Posted by: Bill at Mar 18, 2010 6:53:15 PM
I have scant background in philosophy but A History of Western Philosophy has been a favorite a of mine since I was in my teens It is a "personal view" (as the BBC said of Kenneth Clark's series) and wrong on many things, even I can tell -- Russell's view of Romanticism is very dated, for example. But Russell's humanity, compassion and wit are timeless and make it still very much worth reading, a literary masterpiece, almost on a par with Gibbon. It is also a superb introduction to logical thinking.
Posted by: Harold at Mar 18, 2010 7:35:31 PM
I am so glad that you included both Proust and Quine, and agree entirely with your description of both of them.
Posted by: William Flesch at Mar 19, 2010 2:30:21 PM
http://www.yeahrightblog.com/yeah_right/2010/03/whitneys-influential-books.html
Posted by: Whitney at Mar 19, 2010 2:52:26 PM
My personal favorite is The Bamberg Affair In The All. It represents some astounding philosophical thought that explains the 7 fundamental laws at work in the universe. The laws are unchanging truths that consistently operate across all epochs, and answered so much about "who am I, why am I here, etc." It left me viewing things in a totally different way.
Posted by: randy at Mar 19, 2010 3:53:00 PM
I love to read. And I love to track every book I read.
In fact, I began logging every book I finished starting in the 8th grade, and I’ve been doing it ever since. Every January, I close out the prior year, print my log, hole-punch it, and put it…
Posted by: Hidden Cameras at Mar 20, 2010 3:15:07 AM
Keynes? If you really read, The General Theory of Employment, Interest, and Money, how is it that you missed the muddled thinking and the contradictions? I think that you must have mistaken skimming with careful reading.

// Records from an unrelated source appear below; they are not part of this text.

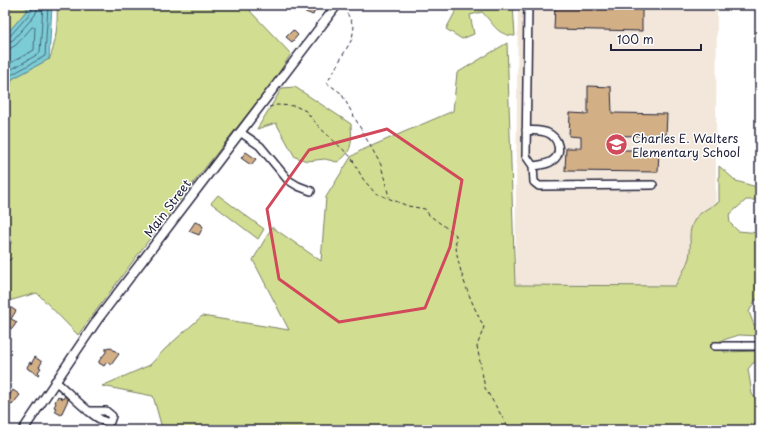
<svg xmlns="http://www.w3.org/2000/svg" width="765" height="435" font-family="'Playpen Sans',sans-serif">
  <rect width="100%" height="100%" fill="#fff"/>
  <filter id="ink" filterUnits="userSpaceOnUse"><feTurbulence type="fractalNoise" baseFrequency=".025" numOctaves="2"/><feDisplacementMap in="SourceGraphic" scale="8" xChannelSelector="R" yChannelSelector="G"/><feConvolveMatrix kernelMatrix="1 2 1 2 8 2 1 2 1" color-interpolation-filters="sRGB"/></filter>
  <g filter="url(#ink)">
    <path fill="#f2e7da" d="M518 5H717L715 286 515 285Z"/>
    <path fill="#d1de91" stroke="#7a8066" d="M5 5H22L28 9 5 36Z
      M57 5H254L250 11 291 54 272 83 157 229 78 335 37 293 5 302V265L12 258 5 262V250L12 242 5 225V113L12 79 49 59V60C56 44 58 23 57 5Z
      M459 5H513L515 36C496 35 494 24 482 12L470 15 474 34 462 39 446 29Z
      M507 43 515 285 675 286C680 277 686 268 689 258 691 250 690 243 690 236 691 216 703 211 719 202V166L736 181 760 188V200H746L729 215 730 223 738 231 760 233V299L755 300 749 312 754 325 760 327V336L739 335 720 341 724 352 760 351V362L753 363 748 369 752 394 760 404V430H178L162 428 153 396 102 386 150 365 165 349 202 316 289 330 253 260 272 227 321 261 326 197 351 157 360 151 453 111 457 73Z
      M295 87 351 124C352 141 353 153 337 162L325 159 307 161 295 157 276 123 257 129 282 88Z
      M218 195 264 229 258 239 211 203Z"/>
    <path fill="#7cccd6" stroke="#588898" d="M22 5H52L49 59 12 79 5 113V36L28 9Z"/>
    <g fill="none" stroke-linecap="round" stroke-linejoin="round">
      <path stroke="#466679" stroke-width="1" d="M5 38 10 36 31 12 32 9 30 5
        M5 43 13 40 35 15 37 10 36 5
        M5 49 11 48 16 45 32 27H35L34 50 5 66
        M5 73 40 53 43 5
        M5 92 9 76 45 56 48 5"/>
    </g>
    <path fill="#d3af85" stroke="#22223b" d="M298 5H317L313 15 303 11 304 9Z
      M628 5H642V31L554 29 555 7 628 9Z
      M293 30 298 35 292 42 286 37Z
      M588 86 611 87 612 113 667 114 666 135 616 136 615 150H659L658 172 565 171 566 148H581V137L569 136 570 113 588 114Z
      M246 152 256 159 251 165 241 158Z
      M755 218H760V228H755Z
      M195 222 201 224 203 227 199 235 189 231Z
      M10 307 16 311 11 319 17 322 12 329 5 324V314Z
      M110 347 119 354 111 365 107 362 104 366 99 363V361L106 352V348Z
      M35 357 42 362 39 367 41 368 38 372 40 374 39 375 28 369 27 367 30 362 31 364Z
      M13 390 20 395 12 405 8 402 9 400 7 399Z
      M58 396 63 399 65 396 68 400 61 415 54 411 56 408 54 407 56 403 55 402Z"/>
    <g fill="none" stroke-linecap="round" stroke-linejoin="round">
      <defs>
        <path id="minor" d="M528 5 526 156 533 166 534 182 539 186 653 185
          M526 130C533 131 541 130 548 133 559 138 563 154 552 161 546 165 539 165 533 166
          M240 132 260 146 288 180 298 186 311 191
          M715 346H760
          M55 381C66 389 98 425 110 422L112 416 106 411H88"/>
        <path id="major" d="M23 430 98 319 337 5"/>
      </defs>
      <use href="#minor" stroke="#22223b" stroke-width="10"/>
      <use href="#major" stroke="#22223b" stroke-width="11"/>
      <path stroke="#22223b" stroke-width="1" stroke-dasharray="4 3" stroke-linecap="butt" d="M344 7 354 27 352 39 327 83 341 93 381 165 389 197
        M269 107 277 105 295 106 306 111 319 127 351 157 363 179 375 193 408 206 425 209 429 215 456 235C453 260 472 305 484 327L477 346 485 388 510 430"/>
      <use href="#minor" stroke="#fff" stroke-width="7"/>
      <use href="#major" stroke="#fff" stroke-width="8"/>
    </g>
  </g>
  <path fill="none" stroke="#d1495b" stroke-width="3" stroke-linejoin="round" d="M387 129 462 180 450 247 425 308 339 322 279 279 267 209 309 150Z"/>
  <defs>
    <symbol id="school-disc" viewBox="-11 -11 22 22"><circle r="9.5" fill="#d1495b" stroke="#fff"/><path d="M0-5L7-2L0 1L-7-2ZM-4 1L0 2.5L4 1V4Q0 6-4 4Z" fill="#fff"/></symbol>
  </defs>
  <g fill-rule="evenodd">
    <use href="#school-disc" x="604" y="132" width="25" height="25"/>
  </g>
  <g text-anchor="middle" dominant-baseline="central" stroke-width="3" stroke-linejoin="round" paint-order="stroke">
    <g font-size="12" fill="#22223b" stroke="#fff" text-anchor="start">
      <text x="632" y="138">Charles E. Walters<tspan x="632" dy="14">Elementary School</tspan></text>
    </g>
    <g font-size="12" fill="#22223b" stroke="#fff">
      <text transform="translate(167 208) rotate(-53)">Main Street</text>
    </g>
  </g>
  <rect width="765" height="435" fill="none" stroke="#fff" stroke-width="20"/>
  <rect x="10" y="10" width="745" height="415" fill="none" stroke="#22223b" stroke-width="1.5" filter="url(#ink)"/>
  <path d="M611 44v6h90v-6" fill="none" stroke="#22223b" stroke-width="2"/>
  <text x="617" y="44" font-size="12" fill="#22223b" stroke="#ffffff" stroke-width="3" paint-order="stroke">100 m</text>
</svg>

Posted by: VangelV at Mar 20, 2010 12:10:34 PM
War and Peace
Hamlet
Brothers Karamazov
Tao Te Ching
Moby Dick
I Ching
Leaves of Grass
Cien Sonetos de Amor
Middlemarch
Requiem
of these I probably only need to mention the names of two authors; Cien Sonetos--Pablo Neruda, Requiem-Anna Akhmatova. War and Peace has it all--historiography, social philosophy, a riveting novel, and profound meditation upon a people in good times and bad, youth and death.
Ayn Rand...why not Erle Stanley Gardner or Danielle Steele for similar intellectual heft. Ian Fleming, perhaps, I know, Michael Crichton--the dinosaurs are coming, along with the Red States, or the real antidote to Ms. Rand's Gantry hokum, a long if boring induction into the worlds of Sinclair Lewis.